Craig Shere: Great. Thank you.
Operator: And our next question comes from Thomas Meric with Janney Montgomery. Your line is now open.
Thomas Meric: Hey. Good morning, team. Thanks for taking the time and for the questions and appreciate the opportunity for the Investor Day in a couple of weeks in New York. Curious on co-location deals for newbuild assets and just how the PJM auction potentially changed the price outlook hyperscalers are looking at for co-location deals, whether they’re existing or potentially new built into the future?
Mac McFarland: Well, I think — good morning, Thomas. I think Terry mentioned it during his remarks that it’s one data point. That said, one of the things that this demand will drive over time is the need for increased supply. But that need for increased supply needs to be balanced with making sure that the appropriate cost sharing is done and that residential rates are protected from that. If the build out is necessary for what I would consider industrial load. I consider data centers to look like industrial load because it’s 24×7. It looks a lot more like a manufacturing process than it does a commercial building. And so I think that what that will lend itself to is that people have a view that there will be inflationary costs or there will be costs to build out transmission, which is going to increase the cost on a system and build generation, both of those things and that’s what you’re seeing reflected in the market.
When the market tightens, you see an increase, decreased reserve margins, increased capacity pricing, heat rates and sparks have gone up, ultimate power — just underlying power prices have gone up in the forward curves. They’ve come back down some recently, but ultimately it will drive those increases. Now, what I think you’ll see in the future is that, generation will get built and it’ll be built to serve specific loads under PPAs, whether that’s front-of-the-meter but has an energy component that hedges the energy for these loads and allows new generation to get built with an underlying revenue stream, as we just talked about with Craig on sort of having this contracted revenue stream. I think that’s highly possible. I think that the challenge will be is being able to get the balance sheet and the rest of it right with respect to these entities because a lot of SPV type, which is the old build of CCGTs where you have a single asset, you lever that asset, you hedge it with puts — gas puts typically or power, just ultimate power purchase agreement sales.

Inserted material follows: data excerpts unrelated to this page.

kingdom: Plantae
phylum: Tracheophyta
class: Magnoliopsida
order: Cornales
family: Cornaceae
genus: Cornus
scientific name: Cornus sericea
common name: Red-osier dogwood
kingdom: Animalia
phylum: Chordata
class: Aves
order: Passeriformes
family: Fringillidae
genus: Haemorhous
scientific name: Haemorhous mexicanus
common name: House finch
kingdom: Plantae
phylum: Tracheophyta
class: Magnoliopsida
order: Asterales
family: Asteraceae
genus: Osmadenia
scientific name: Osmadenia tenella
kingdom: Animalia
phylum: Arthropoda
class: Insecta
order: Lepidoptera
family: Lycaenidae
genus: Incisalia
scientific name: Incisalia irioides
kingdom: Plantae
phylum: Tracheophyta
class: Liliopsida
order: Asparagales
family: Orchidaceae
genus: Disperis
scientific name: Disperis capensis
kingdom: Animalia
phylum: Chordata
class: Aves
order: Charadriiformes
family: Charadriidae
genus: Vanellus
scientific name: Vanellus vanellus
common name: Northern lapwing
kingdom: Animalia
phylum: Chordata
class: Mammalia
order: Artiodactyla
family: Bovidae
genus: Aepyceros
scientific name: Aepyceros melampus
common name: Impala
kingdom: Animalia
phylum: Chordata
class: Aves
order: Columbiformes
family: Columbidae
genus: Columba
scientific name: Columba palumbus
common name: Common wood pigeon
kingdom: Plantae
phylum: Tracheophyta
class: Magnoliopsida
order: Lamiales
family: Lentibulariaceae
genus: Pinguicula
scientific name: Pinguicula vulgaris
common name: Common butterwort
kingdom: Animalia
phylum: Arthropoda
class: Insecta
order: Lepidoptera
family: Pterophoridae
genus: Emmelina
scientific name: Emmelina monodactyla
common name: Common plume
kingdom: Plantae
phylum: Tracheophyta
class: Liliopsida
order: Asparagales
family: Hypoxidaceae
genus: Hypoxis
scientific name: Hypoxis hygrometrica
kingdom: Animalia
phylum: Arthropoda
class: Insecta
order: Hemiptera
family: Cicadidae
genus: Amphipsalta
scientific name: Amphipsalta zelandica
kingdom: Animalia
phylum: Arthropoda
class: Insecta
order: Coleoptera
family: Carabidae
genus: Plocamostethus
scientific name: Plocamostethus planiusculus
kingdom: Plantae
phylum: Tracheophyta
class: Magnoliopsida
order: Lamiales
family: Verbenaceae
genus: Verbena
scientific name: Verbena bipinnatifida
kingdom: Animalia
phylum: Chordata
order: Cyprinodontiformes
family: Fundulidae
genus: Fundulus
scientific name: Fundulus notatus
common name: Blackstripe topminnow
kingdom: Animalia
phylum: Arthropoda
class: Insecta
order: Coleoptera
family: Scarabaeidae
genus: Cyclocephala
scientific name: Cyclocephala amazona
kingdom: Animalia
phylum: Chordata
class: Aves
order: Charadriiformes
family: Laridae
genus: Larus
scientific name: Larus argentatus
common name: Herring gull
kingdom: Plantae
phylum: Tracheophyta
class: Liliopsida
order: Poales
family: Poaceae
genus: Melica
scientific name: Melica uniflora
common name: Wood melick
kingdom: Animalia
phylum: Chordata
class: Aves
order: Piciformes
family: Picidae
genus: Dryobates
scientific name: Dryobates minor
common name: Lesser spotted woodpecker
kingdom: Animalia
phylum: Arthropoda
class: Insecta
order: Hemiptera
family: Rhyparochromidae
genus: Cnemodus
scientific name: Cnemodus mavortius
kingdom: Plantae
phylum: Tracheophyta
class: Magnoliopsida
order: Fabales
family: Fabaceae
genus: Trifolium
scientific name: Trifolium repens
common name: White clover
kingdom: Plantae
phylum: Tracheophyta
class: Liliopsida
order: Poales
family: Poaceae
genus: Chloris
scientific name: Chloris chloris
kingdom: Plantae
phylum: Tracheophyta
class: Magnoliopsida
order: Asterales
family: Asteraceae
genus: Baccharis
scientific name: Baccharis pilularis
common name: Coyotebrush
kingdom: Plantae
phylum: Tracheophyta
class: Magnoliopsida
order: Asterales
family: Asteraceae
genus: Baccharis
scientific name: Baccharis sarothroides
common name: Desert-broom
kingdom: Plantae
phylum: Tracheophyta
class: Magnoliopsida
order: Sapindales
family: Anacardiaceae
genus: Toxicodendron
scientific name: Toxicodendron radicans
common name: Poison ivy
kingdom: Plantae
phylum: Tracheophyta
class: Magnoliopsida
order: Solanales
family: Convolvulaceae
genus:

Those don’t lend themselves to having the portfolio effect, the credit support, the rest of it. So, we think we’re uniquely positioned in that because we have a portfolio, we have a balance sheet, we can participate in that and it’s pretty exciting. But I do think it should be a combination of all. I think you’re going to see that the capacity prices are going to start to show tightness. They haven’t for a long period of time. Energy markets have been in the doldrums as well, with the exception of a few weather driven events. So, very temporal pricing, but you’re seeing the overall sort of fundamental pricing go up in the market. So, I think you’re going to see a combination of a bunch of different ways to solve this going forward.
Thomas Meric: Thanks. That’s it for me.
Mac McFarland: Thank you.
Operator: I show no further questions in the queue. I would now like to turn the call back to Mac McFarland for closing remarks.
Mac McFarland: Well, great. Thanks, Michelle. And thanks everyone for joining us in your questions today. We appreciate your continued support of Talen. And as we continue to focus on challenges and opportunities facing the industry, we look forward to seeing you on September 5th. Have a great day.
Operator: This concludes today’s conference call. Thank you for participating. You may now disconnect.